Which feature is least correlated with `"passenger_count"` (either negatively or positively)? (Hint: you might need the polars function for absolute value, `.abs()`. Also, please filter out `null` values as done in the module!)

In [4]:
#### YOUR CODE HERE
corr = (
    rides_df_raw
    .select(pl.col([pl.Int32, pl.Int64, pl.Float64]))
    .filter(
        pl.all_horizontal(pl.all().is_not_null())
    )
    .corr()
)
(
    corr
    .select(
        pl.Series(corr.columns),
        "passenger_count"
    )
    .sort(
        pl.col("passenger_count").abs(),
        descending=False
    )
    .head(2)
)

Unnamed: 0_level_0,passenger_count
str,f64
"""trip_distance""",0.000956
"""improvement_surcharge""",-0.003378


1. `passenger_count` - incorrect - we are not including self-correlation, here.
2. `extra` - incorrect - we are looking for the lowest absolute correlation, so don't forget to take the absolute value!
3. `trip_distance` - correct
4. `vendor_id` - incorrect - we are looking for the least correlated, not the most correlated!

## 9.2. Question 2

Plot `total_amount` as a function of `trip_distance`. Which of the following statements about the resultant plot is false?

In [5]:
#### YOUR CODE HERE
rides_df_raw.sample(10000).plot(x="trip_distance", y="total_amount", kind="scatter")
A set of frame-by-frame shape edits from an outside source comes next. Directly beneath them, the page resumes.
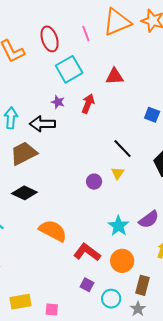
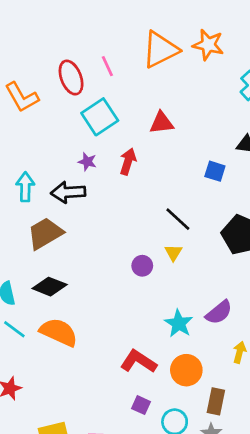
pink line: (86, 33) -> (107, 66), moved
orange semicircle: (53, 231) -> (59, 332), moved

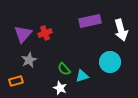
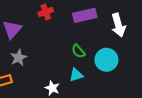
red cross: (45, 33) -> (46, 12), moved
green semicircle: (64, 69) -> (78, 51), moved

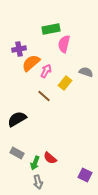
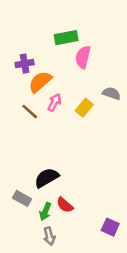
pink arrow: (46, 71) -> (54, 102), moved
brown line: (44, 96) -> (30, 112), moved
black semicircle: (17, 119) -> (47, 178), moved

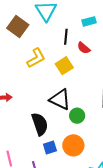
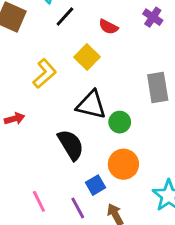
black line: (66, 37) -> (65, 16), moved, turned 49
yellow L-shape: (36, 58) -> (45, 74), moved
blue square: (50, 148) -> (96, 185), moved

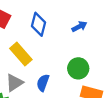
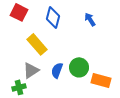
blue arrow: (79, 26) -> (90, 19), turned -96
green circle: (78, 68) -> (79, 67), moved

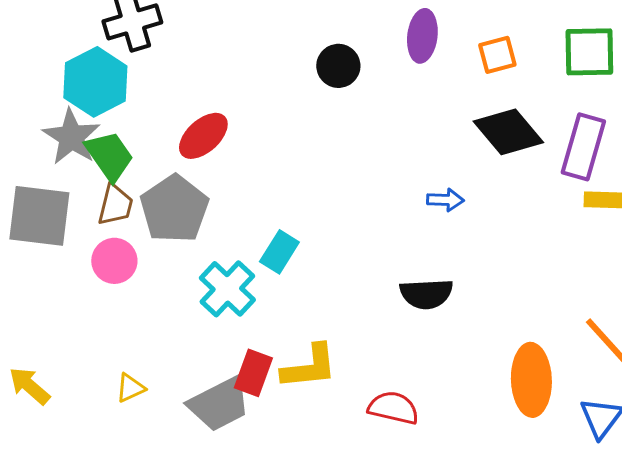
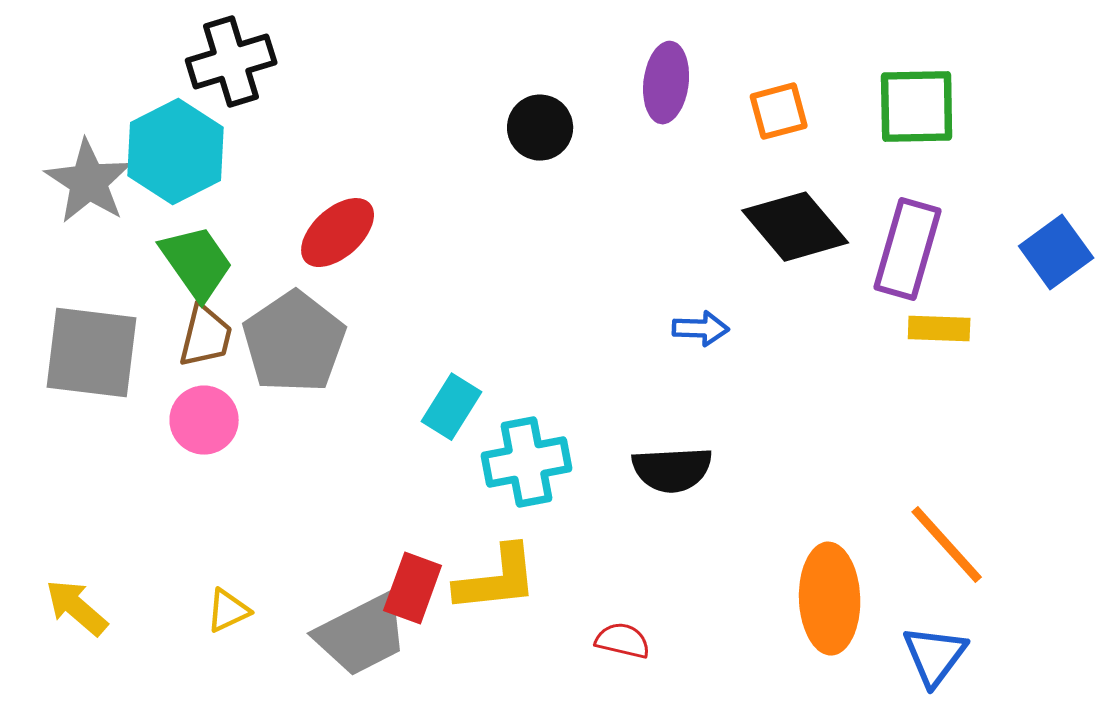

ModuleUpgradeRequiredError: altair>=5.4.0 is required for `.plot`

1. There is a second sub-majority of the data which adheres to a correlation line which has a slope of approximately `$20/mile - $22/mile`. - correct - there is no such correlation line.
2. The majority of the data adheres to a correlation line which has a slope of approximately `$5/mile - $7/mile`. - incorrect - this statement is true; there is some data which deviates from this trend, but it is the majority.
3. Some rides appear to have a negative trip distance. - incorrect - this statement is true, in fact there is a highly non-neglible amount of rides with a negative trip distance.
4. A non-negligible minority of the data appears to have a trip distance of exactly 0. - incorrect - This statement is true, in fact there is a spike of data along the y-axis, where trip distance equals 0.

## 9.3. Question 3

Plot an ECDF of 'fare_amount'. Is the resultant distribution unimodal or multimodal (i.e. is there one peak to the distribution or multiple)? (Hint: exclude any noisy spikes!)

In [None]:
#### YOUR CODE HERE
rides_df_raw.plot.hist("fare_amount", bins=1000, xlim=(-1, 200))

1. Unimodal - correct
2. Multimodal - incorrect

## 9.4. Question 4

Given the following toy dataframe of `y_predicted` and `y_truth`, measure the `mean_absolute_error`. True or False: the result is greater than `.5`. (Hint: use the `sklearn` implementation of `mean_absolute_error`.)

In [None]:
toy_result_df = pl.DataFrame({
    "y_predicted": [0, 1, 0, 0, 1, 0, 1, 0, 1, 1, 0, 1, 0, 1, 1, 0, 1, 0, 1, 0, 0, 0, 1, 0, 1, 0, 1, 1, 1, 0, 1, 1, 0, 0, 1, 0, 1, ],
    "y_truth": [1, 1, 0, 1, 0, 1, 0, 1, 0, 1, 1, 0, 1, 0, 1, 0, 1, 0, 1, 0, 1, 1, 1, 1, 0, 1, 0, 1, 0, 1, 0, 1, 1, 0, 1, 0, 1, ]
})
#### YOUR CODE HERE
print(mean_absolute_error(toy_result_df["y_truth"], toy_result_df["y_predicted"]))

1. True - correct
2. False - incorrect

## 9.5. Question 5

In the module, we reviewed the function `.sample()`, and used it to reduce our data to a fixed number of rows; to this end, we passed in simply the number of rows that we wanted in the result with e.g. `.sample(10000)`. However, `.sample()` also provides the option to pass in a fraction of rows, with `.sample(fraction=X)`, where `X` must be between 0 and 1. Use this new way of using the function to reduce the data to 2% of its original size. What is the shape of the result?

In [None]:
result = (
    rides_df_raw
    .sample(.02)
    .shape
)
print(result)

1. 3582628 - incorrect - looks like the `.sample()` didn't work--`3582628` is just the size of the entire dataframe!
2. 2 - incorrect - if you're going to pass in a fraction as an argument, you have to pass it to the keyword argument "fraction"!
3. 0 - incorrect - Make sure to convert `2%` to a fraction, and use the "fraction" keyword argument!
4. 71652 - correct